Indeed, if you can stay free of serious heart disease, you dramatically slash your risk of memory loss and dementia as you get older. Additionally, avoiding diabetes and Alzheimer’s practically guarantees you a normally functioning brain in old age.
BOTTOM LINE: Only recently have scientists begun to understand how vascular villains conspire to harm your brain, and how critical it is to protect your brain from the ravages of cardiovascular disease. Taking extra measures to prevent heart disease and diabetes may have an enormous payoff—a well-functioning, nondemented brain until the end of life.
BAD ARTERIES, BAD BRAIN
Over the last few years research has increasingly tied blood vessel abnormalities—high blood pressure, high blood sugar, thickened carotid arteries—to intellectual decline as you get older. Now a new landmark study defines precisely how crucial such factors are in keeping your mind intact. For ten years, Mary N. Haan and colleagues at the University of California at Davis School of Medicine tracked 5,888 persons over age sixty-five, testing their mental capabilities every year. The troubling finding: Severe atherosclerosis tripled the risk of decline in mental function—including all aspects of cognition—perception, thinking, reasoning, memory, speed of mental processing—as measured by standard tests. Most profoundly detrimental were high systolic blood pressure, atrial fibrillation (irregular heartbeat), greater thickness of the wall of carotid (neck) arteries, congestive heart failure, and strokes. Those with diabetes and glucose intolerance also showed signs of accelerated mental decline.

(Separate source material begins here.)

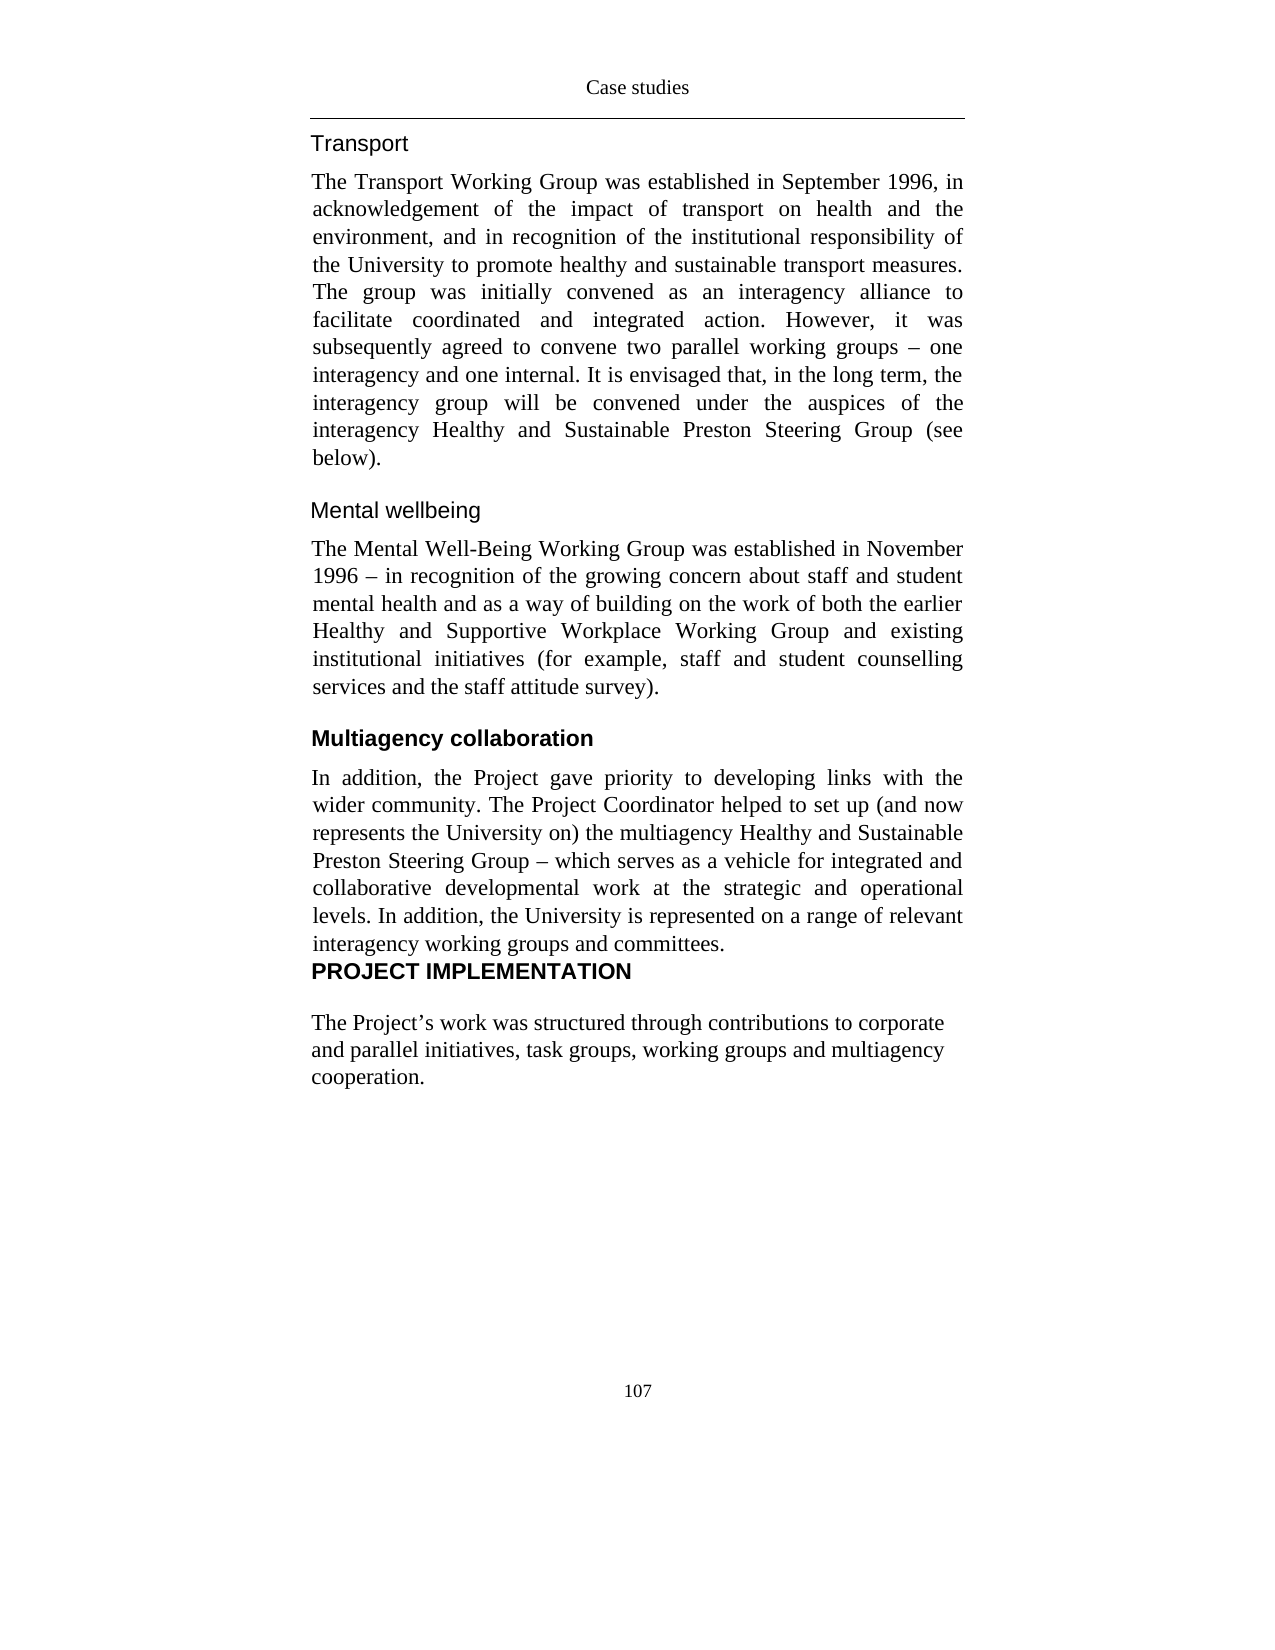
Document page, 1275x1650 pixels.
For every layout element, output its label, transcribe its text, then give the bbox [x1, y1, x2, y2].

Another factor strongly determined cognitive decline: About 25 percent of the study group carried a gene (so-called apolipoprotein E4 gene) associated with Alzheimer’s disease. This gene tripled or quadrupled the risk of loss of mental function. Worst of all was a combination of severe cardiovascular disease or diabetes and the gene. People with that combination were eight times more apt to suffer mental decline as those with little atherosclerosis or diabetes and no genetic abnormality.

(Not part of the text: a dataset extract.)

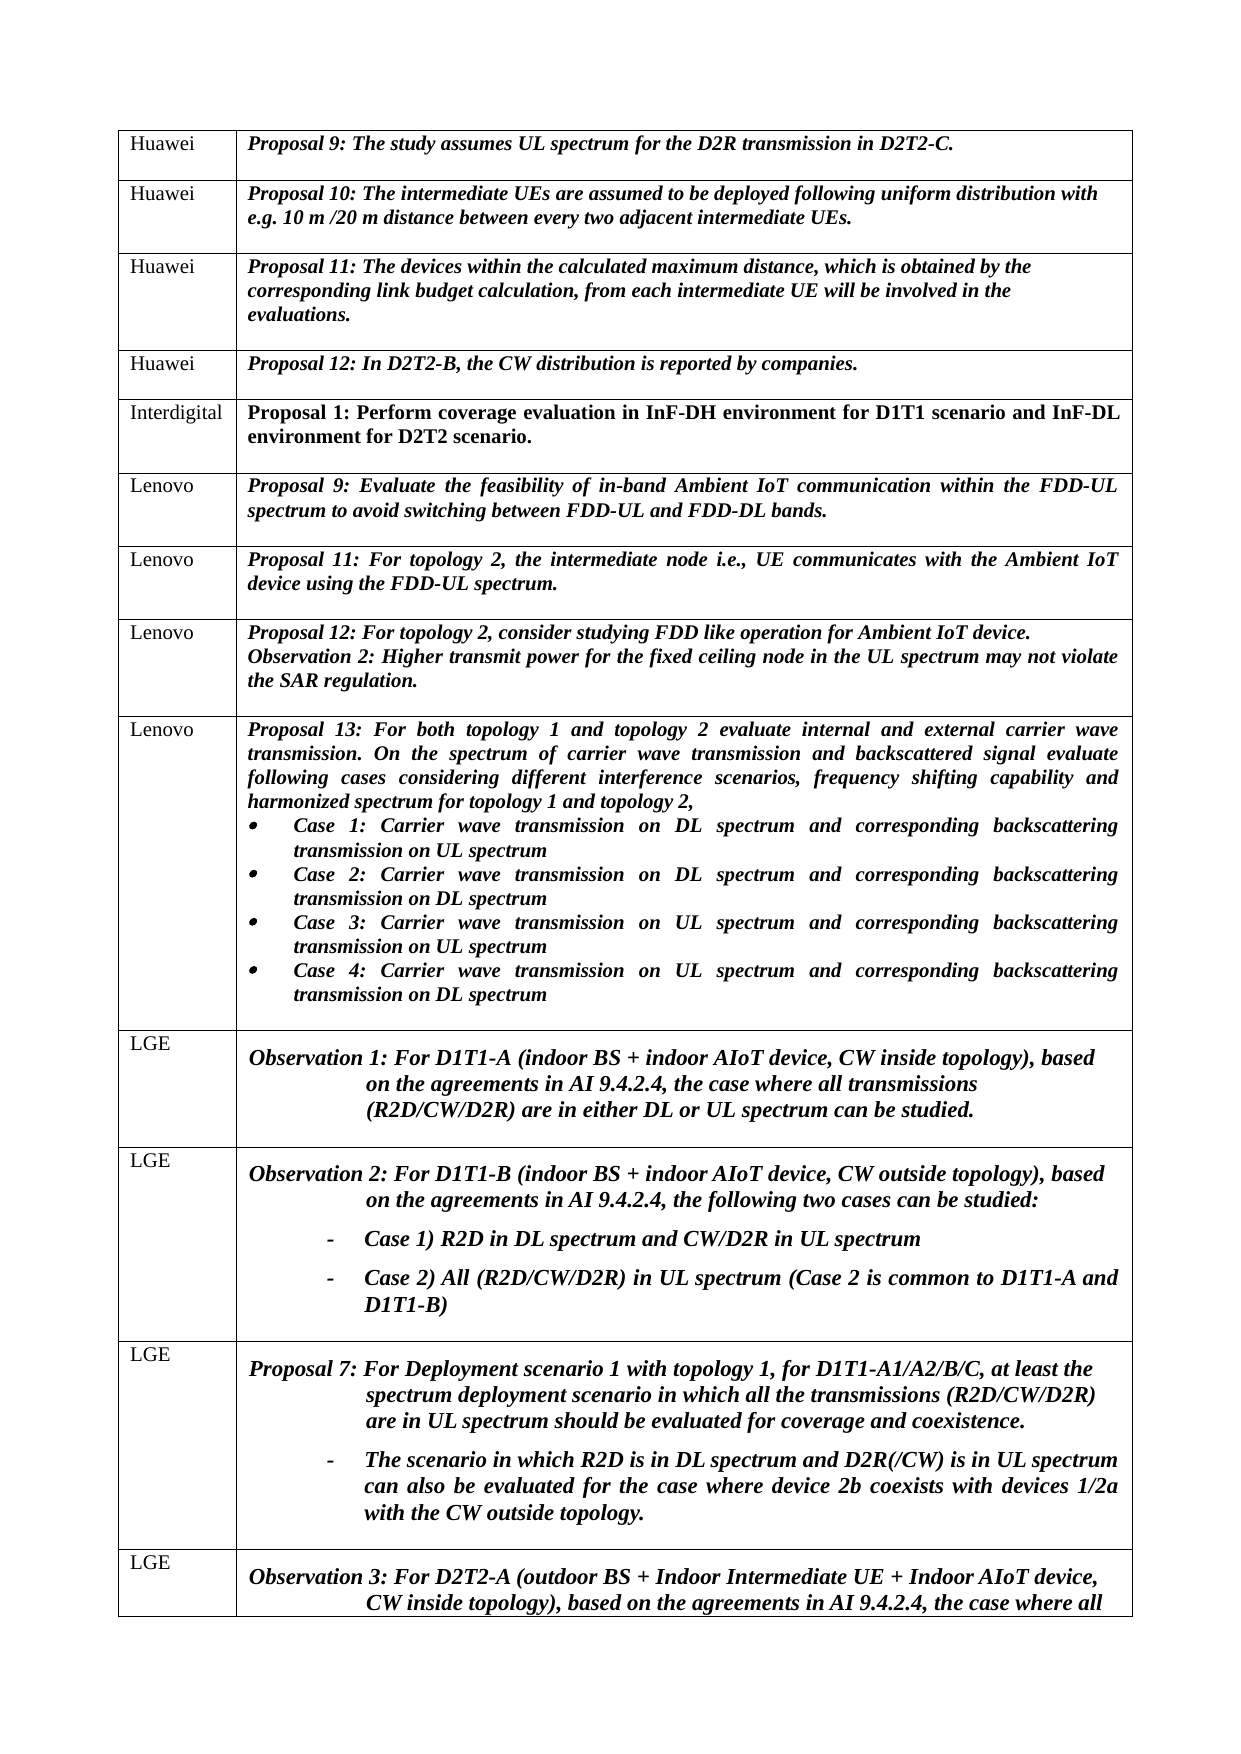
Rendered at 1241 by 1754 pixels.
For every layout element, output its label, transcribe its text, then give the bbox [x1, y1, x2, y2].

This means that cardiovascular disease or diabetes alone can dramatically increase your odds of mind slippage with age. The good news is it also suggests that a genetic predisposition to Alzheimer’s may not kick in unless you also have cardiovascular disease or diabetes. However, the magnitude of the threat is alarming. It indicates that serious heart disease and diabetes may be a prelude to or stimulant of severe, irreversible intellectual erosion in one-quarter of all adults who unknowingly carry the gene. If you did not already have incentive enough to try to ward off heart disease, this may be a reason that convinces you. Where the heart goes, the brain follows.